(Problems to work on):
[a] In the Avail interview, what year did the band move to Richmond?
[b] Reproduce the Avail interview passage from "Avail has been" up to and including "and a baby.", word for word.

(Page excerpt):
Avail / Food Not Bombs

I had the excellent opportunity to talk with Tim from the band Avail in September, 1995, after playing a week-long game of phone tag. At least he called back. Here’s what he had to say. My questions are in this type, his answers are in normal type.

How did you get together as a band, how long have you been together, and has the band gone through many lineup changes in that time?

Avail has been together since, what does that flyer up there say, Friday, June 17, 1988 was one of the first Avail shows. We grew up in a suburb of Washington, DC and everybody was always playing music together, the high school sort of scene, everybody swaps bands and stuff, so there were a lot of lineup changes early on, and then in 1990 we moved down here to Richmond. We lived in this big punk house with up to 14 people and everybody pretty much played instruments and that’s how Avail really started playing out and putting out our own records. And then eventually everything fell into place with the current lineup and now we don’t live in that big punk house anymore but we still live with 8 people and it’s all of Avail except for the drummer, Erik, and other roommates as well, and 2 dogs, and a baby.

(Dataset section):
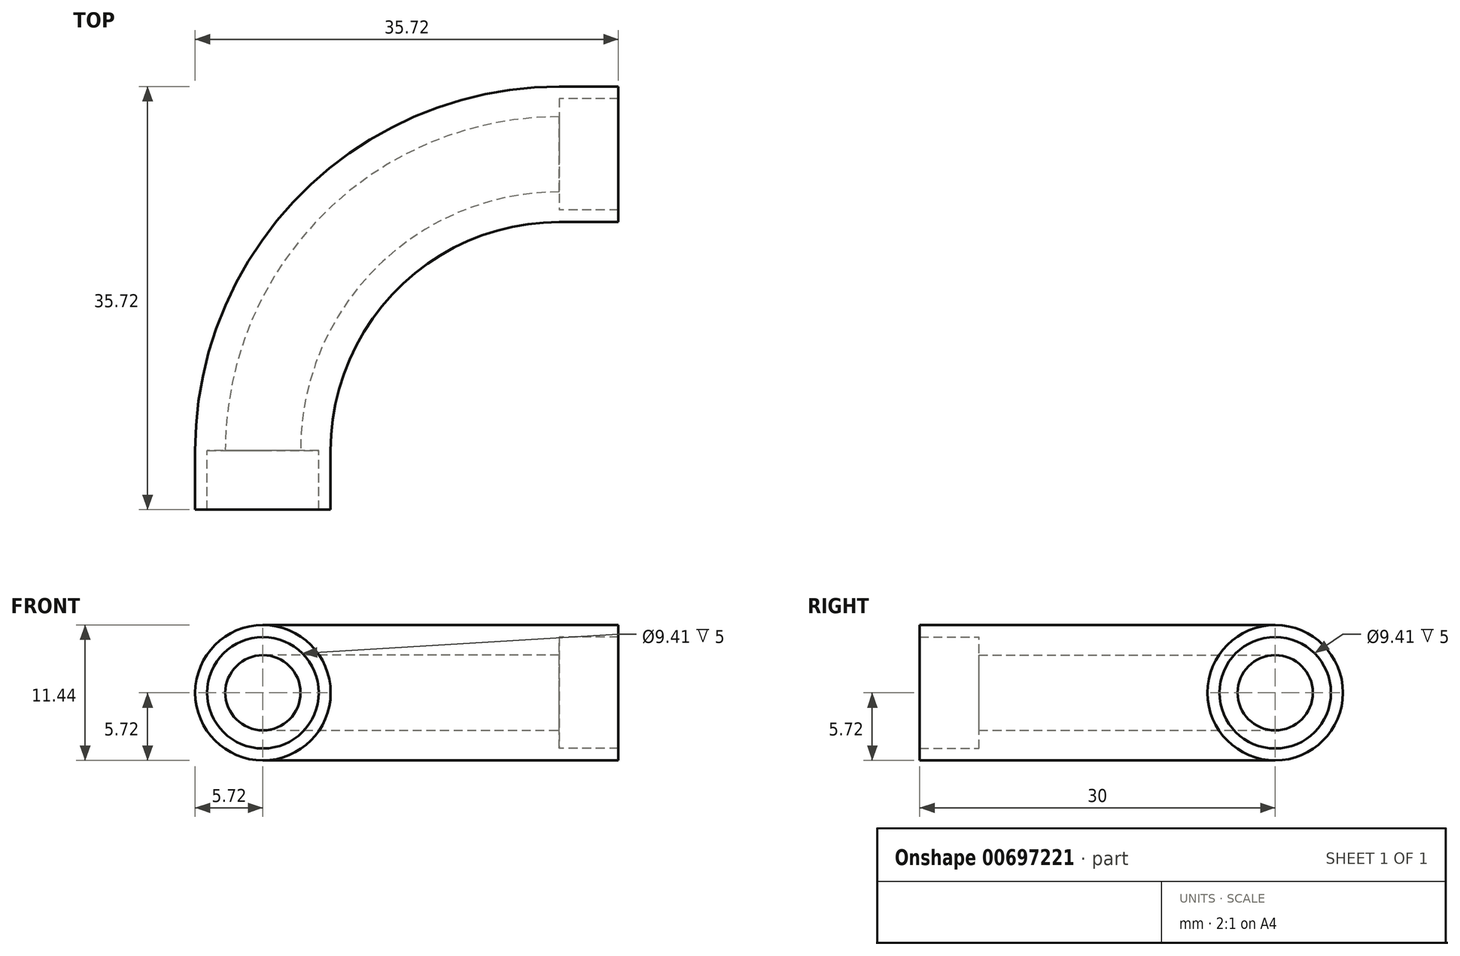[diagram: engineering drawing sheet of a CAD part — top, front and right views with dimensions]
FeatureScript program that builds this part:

(Solutions per task):
[a] 1990

[b]
Avail has been together since, what does that flyer up there say, Friday, June 17, 1988 was one of the first Avail shows. We grew up in a suburb of Washington, DC and everybody was always playing music together, the high school sort of scene, everybody swaps bands and stuff, so there were a lot of lineup changes early on, and then in 1990 we moved down here to Richmond. We lived in this big punk house with up to 14 people and everybody pretty much played instruments and that’s how Avail really started playing out and putting out our own records. And then eventually everything fell into place with the current lineup and now we don’t live in that big punk house anymore but we still live with 8 people and it’s all of Avail except for the drummer, Erik, and other roommates as well, and 2 dogs, and a baby.